The reason beef bears the brunt of these price increases has to do with the structure and nature of the beef industry. Whereas chicken and pork producers are fairly integrated within their respective industries, for the most part beef producers still operate independently and don’t coordinate to mitigate shortages. And in the poultry industry, farmers can raise and slaughter a new generation of chickens every few weeks. With beef, it takes 11 months for a cow to gestate, and from there, several months for it to reach its full weight.
A cow’s sheer size also poses challenges, especially when animal feed is expensive. Cows require a lot of feed to support their existing weight, much more than, say, a chicken. A full-grown chicken will weigh somewhere around six pounds, whereas a full-grown steer will weigh 1,000 pounds or more. So to add just one pound of weight to a 999-pound steer, a farmer needs to feed the animal even more grain on top of the amount a 999-pound animal would require simply to maintain its weight.
That was less of a problem when corn was cheap. But thanks to the Midwest drought, demand is outstripping supply. And even without the Midwest drought, corn prices have been ticking upward.
“The past two years, we’ve used more corn than we’ve produced,” says James Dunn, professor of agricultural economics at Pennsylvania State University.
Part of that has to do with poor yields, and part of that has to do with the ethanol mandate for gasoline, which diverts some of the field corn for ethanol production and not animal feed. But whatever the cause, corn prices are increasing. Dunn says in early June, a bushel of corn was going for $5.10 on the Chicago Board of Trade. In late August, the price had risen to more than $8 a bushel.
With a beef price hike looming, some chefs are getting creative. Steven Lewis of Philadelphia’s Union Trust has been executive chef for only five weeks, but already he has gotten calls from vendors about the drought and impending price increases. He knows raising menu prices is always an option, but as someone new to the job, he doesn’t want to alienate customers right out of the gate.
“I’m trying to work harder with my vendors to solve the problem in other ways,” he says.
One way has been talking with vendors about locking in a price for a month or longer, like a short-term futures contract. He works primarily with three meat vendors—one in New York City, one in New Jersey, and one in the northern Philadelphia suburbs—and all have been open to discussing future purchase prices.
Another way Lewis has cut down on costs is by having the Union Trust team butcher some of the meat themselves. Lewis buys primal cuts—an entire short loin or an entire strip loin—and butchers those pieces down into menu-size cuts. That gives him the flexibility to tailor portion sizes to customer demand and reduce waste, without having to raise prices on customers.

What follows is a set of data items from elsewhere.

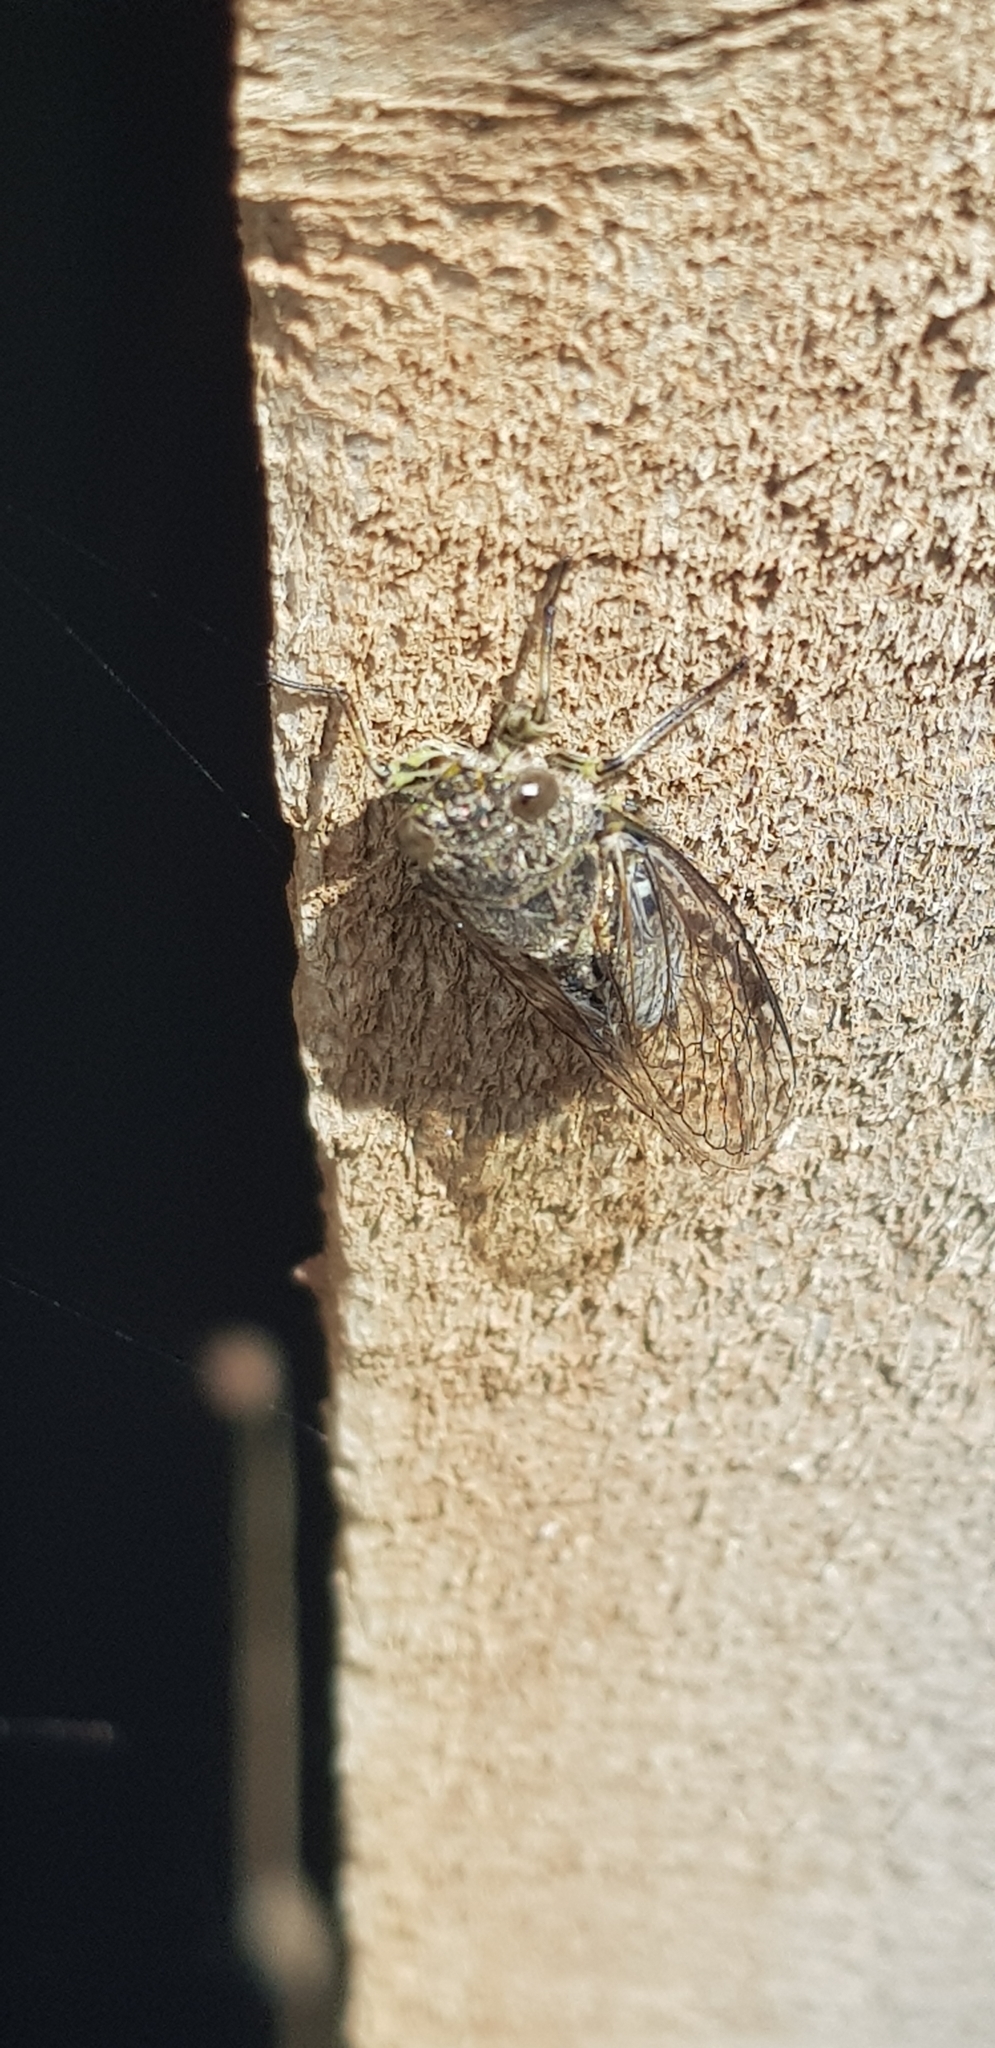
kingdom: Animalia
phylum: Arthropoda
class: Insecta
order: Hemiptera
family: Cicadidae
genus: Notopsalta
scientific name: Notopsalta sericea
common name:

As for Garth Weldon at The Prime Rib, he, too, is talking to his suppliers about locking in prices for future purchases. But he says even if increasing menu prices becomes unavoidable, he knows his customers will keep coming back.
“People eat chicken or pasta all week, but when they come to The Prime Rib, they’re going to order the beef because it’s something they can’t replicate at home,” he says. “When people go out to eat, they want to reward themselves.” Even if that reward comes at a steeper and steeper price.